A109 Light Utility Helicopter flight with mayor Gisborne City from the air in November 2023.
A109 Light Utility Helicopter flight with mayor Gisborne City from the air in November 2023.
Opinion
In answer to a correspondent's question about proceeds from a sale of Eastland Network, your editor agrees that the Trust Tairawhiti model of building up capital and investing some of that over time in identified regional needs is better than distributing proceeds widely, and thinly, to beneficiaries.
Trust Tairawhiti couldmake payouts to its beneficiaries, who are essentially all adults and businesses in the Gisborne district, one subset of which is the region's power users.
It won't, though, as much as that would be useful for many households suffering from fast-rising costs this year. There would be equity issues over sharing proceeds with long-time power users versus recent arrivals; and there would be very limited benefit in distributing proceeds to households and businesses that don't need it.
The decision back in the early 1990s to establish a community trust rather than sell the electricity network or create a consumer trust, where regular dividends are paid to power users, has proved a good one. Equity of $20m at establishment has grown more than 20x to $430m at last count a year ago.
The deed for Trust Tairawhiti is a flexible one that allows it to “provide for beneficiaries in such manner as the trustees shall from time to time decide” . . . and two years ago the trustees decided that the best use of the large amount of capital built up in the trust (over and above their requirement to “preserve the value of the capital of the trust fund”, calculated last year at $293m) was to invest $100m into regional wellbeing intitiatives by 2025.
This ambition is the key reason Eastland Network is being put up for sale. The trust's assets were valued at $834m at last count but only 10 percent of that was outside its 100 percent shareholding in Eastland Group; and building up trust assets outside the group has been a goal of trustees for many years.

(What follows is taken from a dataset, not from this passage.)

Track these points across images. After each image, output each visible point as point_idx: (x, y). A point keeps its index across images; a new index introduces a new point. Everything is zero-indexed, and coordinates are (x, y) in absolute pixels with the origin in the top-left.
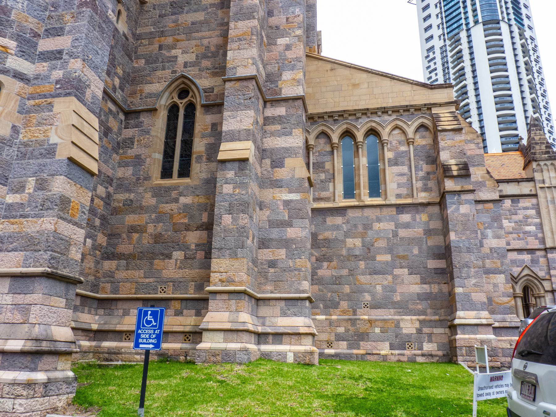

The trust has said it intends to invest its share of the proceeds of a successful sale of Eastland Network into community wellbeing, as well as diversifying the trust's portfolio of assets and boosting long-term community investments.
Eastland Group will take a share of the proceeds as well, to invest in renewable energy projects and help fund the port redevelopment.
As to Gisborne District Council's involvement, it is the capital beneficiary of the trust, which is set by its deed to wind up in 2073. GDC appoints trustees, including a separate mayoral appointee, and has some involvement in the annual statement of intent for the trust.